Siamo vicini al grande salto: l’Augusteo…

«Era il 1990 e Francesco seppe che una società voleva creare nell’immobile un supermercato. Per evitare che accadesse questa mostruosità propose di rilevarlo in società a undici proprietari di teatri della Campania, con i quali aveva creato insieme a Lello Scarano un Consorzio. Ebbero paura e uno alla volta si fecero tutti indietro. Allora Francesco mi chiese consiglio e rilevammo noi l’Augusteo. Per prima cosa lo ponemmo sotto l’egida del ministero dei Beni culturali, per cui non si può modificare nulla rispetto alla costruzione fatta dall’architetto Pier Luigi Nervi».

Ci fu un incontro determinante per il successo del “nuovo” Augusteo…

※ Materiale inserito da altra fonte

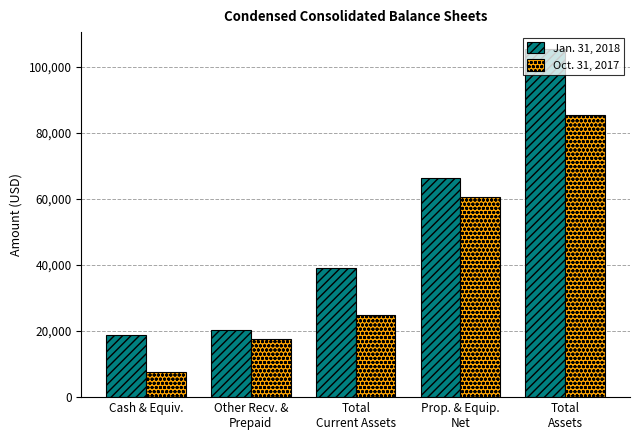

Which category has the lowest value across all series?

Cash & Equiv.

«Quello con il grande e indimenticabile autore, commediografo e regista Pietro Garinei. Quando seppe che a Napoli si apriva un teatro di 1.400 posti volle vederlo. Lo ricevemmo con una grandissima emozione. Inaugurammo l’11 novembre del 1992 con Gianfranco D’Angelo in “Chi fa per tre”. Poi vennero Albertazzi, Valeria Valeri, Turi Ferro. Ma lo spettacolo che veramente fece riscoprire a tutti i napoletani il ritrovato Augusteo fu “Beati voi” con Enrico Montesano. Da allora la sala di piazzetta Duca d’Aosta, che tutti chiamano piazzetta Augusteo, divenne per numero di presenze il primo teatro d’Italia, alternandosi al Sistina di Garinei».

E il cinema?

«Non lo abbiamo abbandonato. Abbiamo il “Pierrot” a Ponticelli e il “Metropolitan” a Napoli in società con Luigi Grispello ».

C’è stato un momento nella sua vita che è stata sul punto di dedicarsi all’alta moda…

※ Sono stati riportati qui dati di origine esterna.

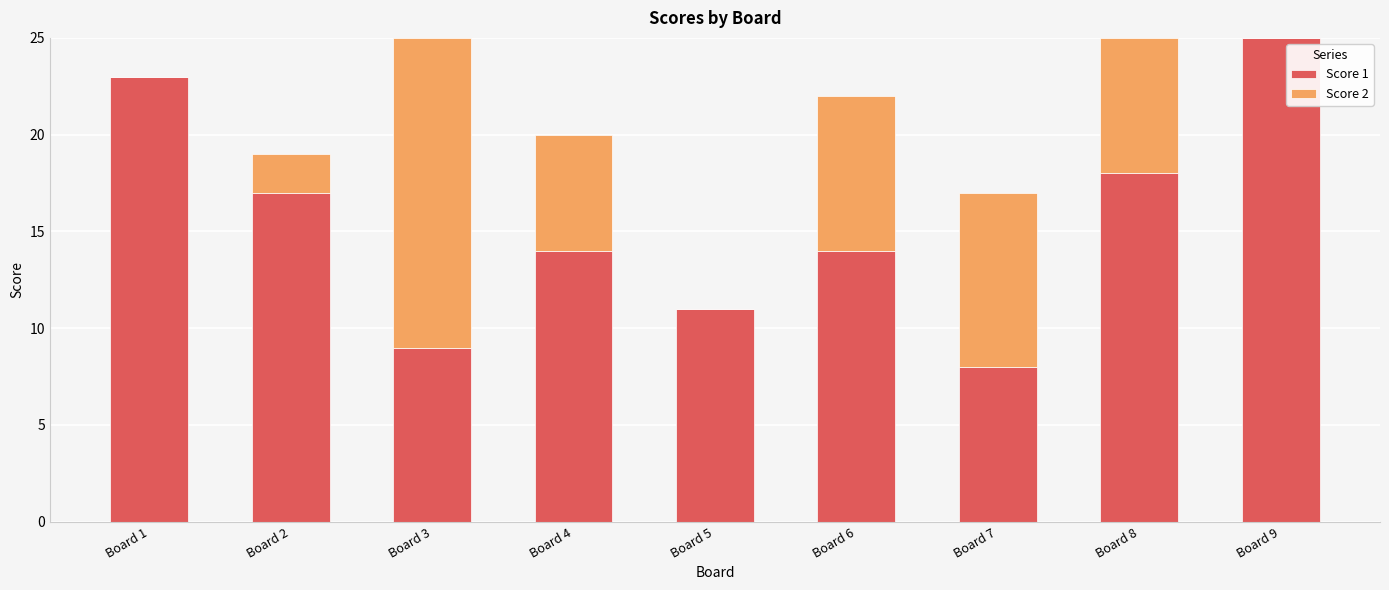

What is the difference between the Score 1 values at Board 2 and Board 9?

8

«Dopo la morte di mia madre, quando facevo “la casalinga”, mi inventai un mestiere. Siccome ho sempre disegnato vestiti, portavo i modelli a sarte di alta moda che li cucivano. Un’amica, poi, me li vendeva. Ho ricevuto diverse proposte di lavoro come stilista da atelier anche importanti. Fu allora che mio marito, conoscendomi, mi coinvolse nella gestione del cinema-teatro “Oriente” di Torre del Greco».

Dopo l’improvvisa scomparsa del patron Francesco Caccavale come è cambiata la vostra organizzazione?

«Nostro figlio Giuseppe, avvocato, e la moglie Roberta, architetto, sono in prima linea nonostante abbiano due figli da seguire. Io continuo a occuparmi di quello che ho sempre fatto, perché di lavoro ce n’è tanto; non dimentichiamo che gestiamo anche il Politeama. La soddisfazione di aver lavorato bene è data dal pubblico. Dico sempre che non mi interessa l’incasso della serata, ma quante persone sono venute a vedere lo spettacolo! Giuseppe è bravissimo nel curare i rapporti con le Compagnie e con le Istituzioni, si confronta sempre con la moglie e con me, siamo un team sereno. Per ora sono ogni giorno qui a lavorare, sperando in questo modo che il passaggio del testimone a mio figlio e a mia nuora avvenga nel migliore modo possibile».

Come è stato il suo rapporto con Francesco?

«Abbiamo litigato tutta la vita, ma eravamo complementari. Avevamo due modi di pensare diversi ed eravamo molto gelosi l’uno dell’altro. Io ero bella, lui molto affascinante. Alla fine però realizzavamo sempre un fare comune. Siamo cresciuti insieme e abbiamo vissuto l’uno accanto all’altro per 55 anni. Mi ha dato tanta saggezza, era un amante della storia e della cultura napoletana, e io sono stata per lui una buona consigliera».

Quanto le manca?

«Troppo! Ho rifiutato la sua morte, per me è come se fosse uscito e dovesse tornare a casa. Mi mancano le canzoni che cantavamo, le poesie che leggevamo, gli scontri che avevamo. Mi manca la passione con cui vivevamo».